Dari total uang Rp 2,8 miliar yang disetor ke AKBP Didik, sebesar Rp 1,8 miliar diberikan secara tunai lalu disetorkan ke bank. Sedangkan, Rp 1 miliar ditransfer menggunakan rekening atas nama orang lain yakni Dewo Purnamasari.

“Uang sejumlah 1,8 M memang diberikan tunai yang kemudian disetor ke bank, selain itu uang 1 M ditransfer dengan menggunakan nomor rekening nama orang lain,” ucap dia.

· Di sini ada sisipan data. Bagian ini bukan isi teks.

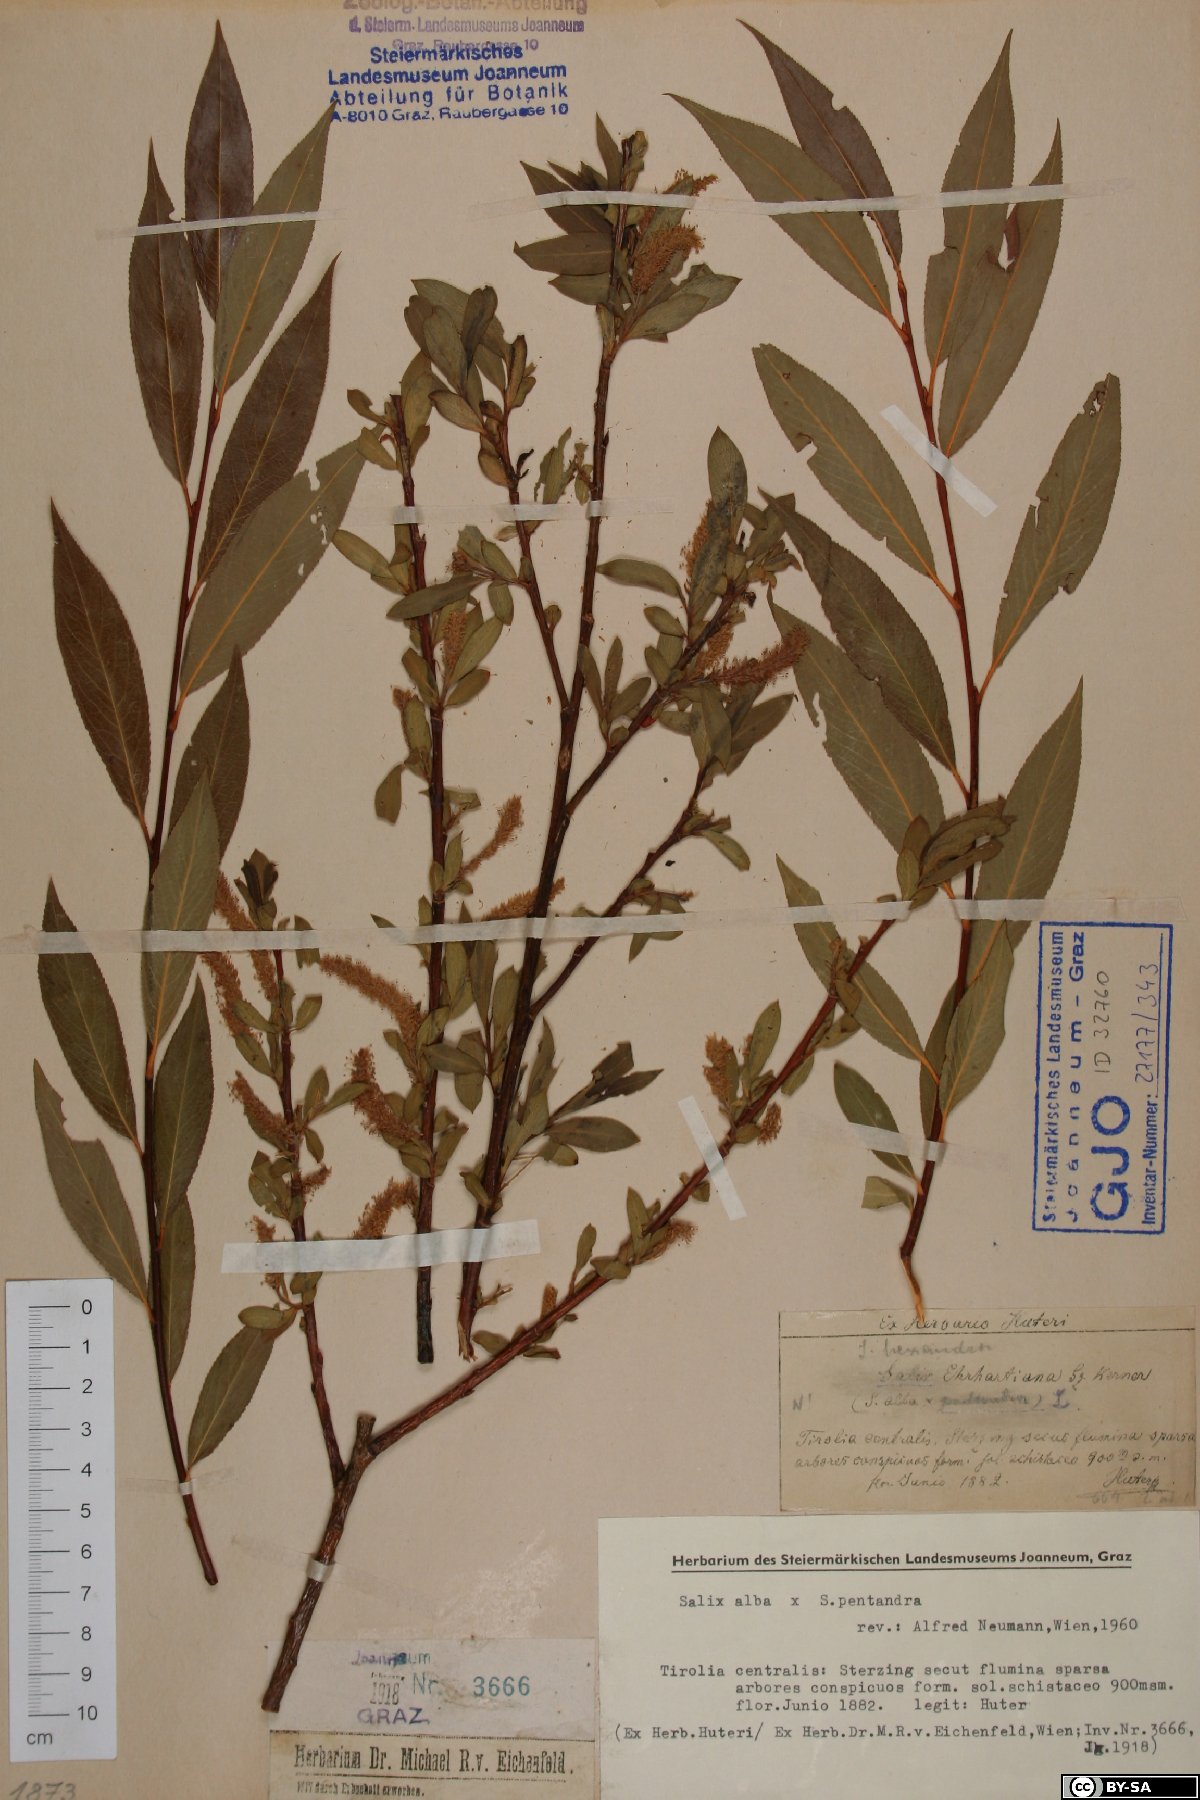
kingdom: Plantae
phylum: Tracheophyta
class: Magnoliopsida
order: Malpighiales
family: Salicaceae
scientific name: Salicaceae
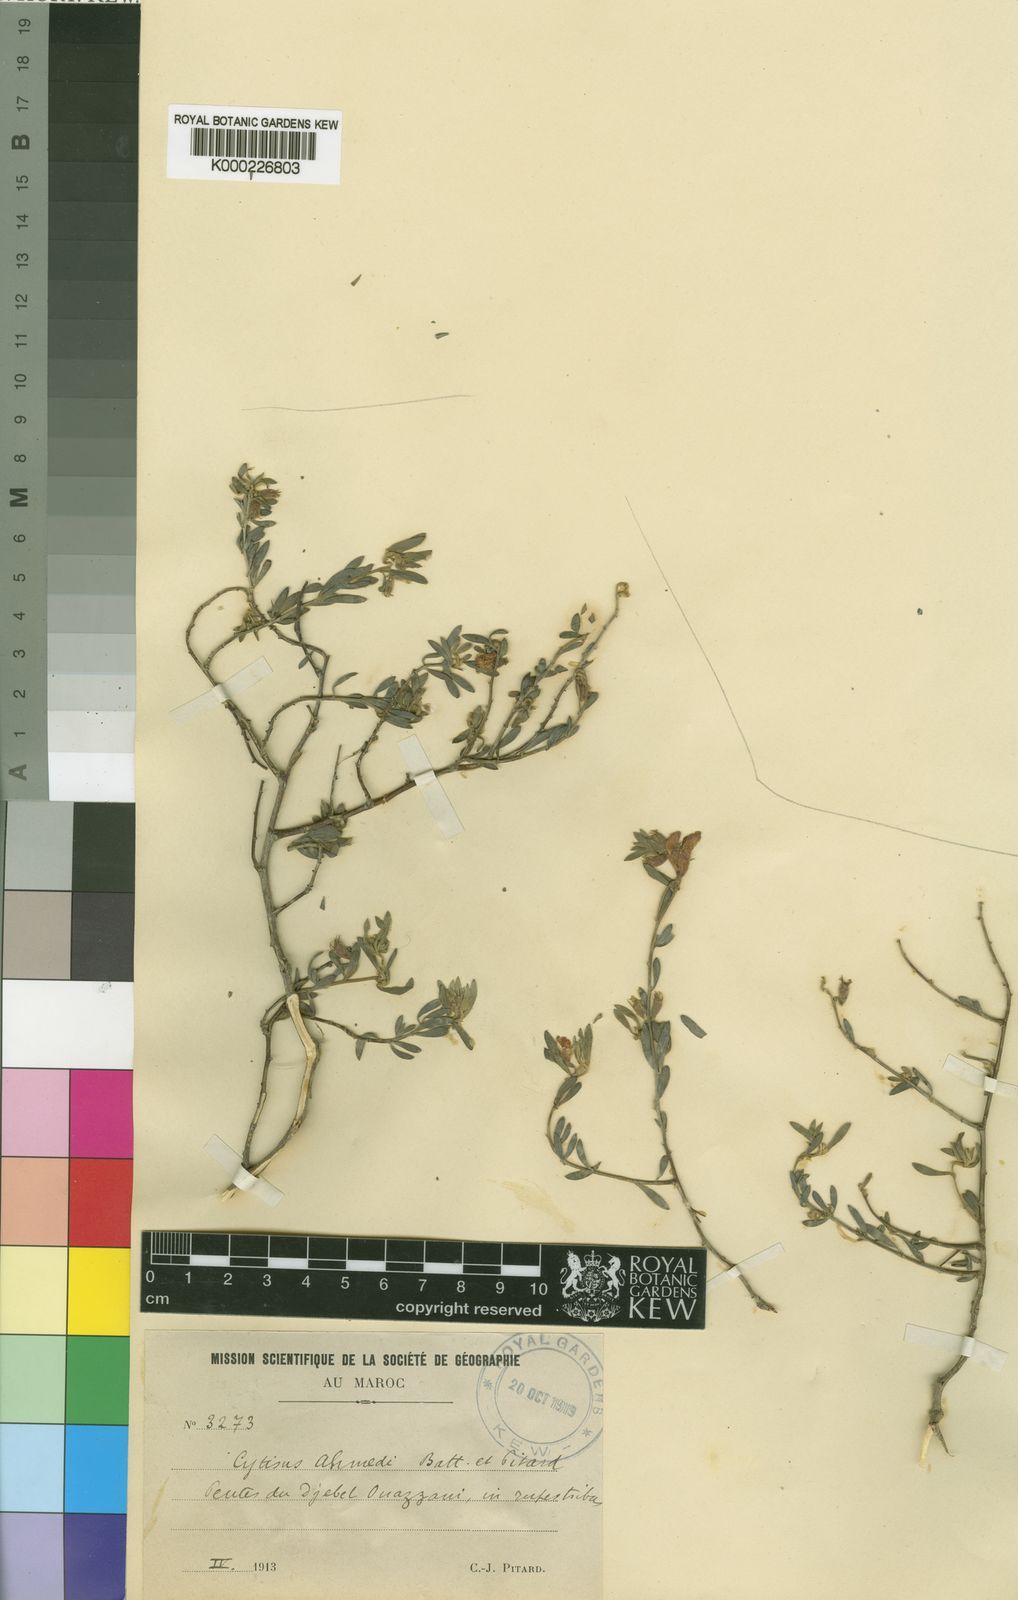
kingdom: Plantae
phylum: Tracheophyta
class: Magnoliopsida
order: Fabales
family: Fabaceae
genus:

Pusat Pelaporan dan Analisis Transaksi Keuangan (PPATK) dilibatkan untuk menelusuri aliran dana tersebut. Terungkap, uang tersebut berasal dari bandar narkoba wilayah Bima yang disebut-sebut bernama Koko Erwin. Uang itu diserahkan kepada eks Kasatnarkoba Polres Bima Kota, AKP Malaungi, anak buah eks Kapolres Bima Kota AKBP Didik Putra Kuncoro.

“BD (Bandar) yang memberikan uang ke AKP M yaitu ‘B’ dan KE (koko Erwin),” ucap dia.

Polisi kini melakukan pengejaran terhadap Koko Erwin. Telah dilakukan pencekalan di kantor Imigrasi. Terkait jaringan narkoba yang dikendalikan Koko Erwin, Zulkarnain mengaku masih mendalami apakah masuk kategori nasional atau lintas negara.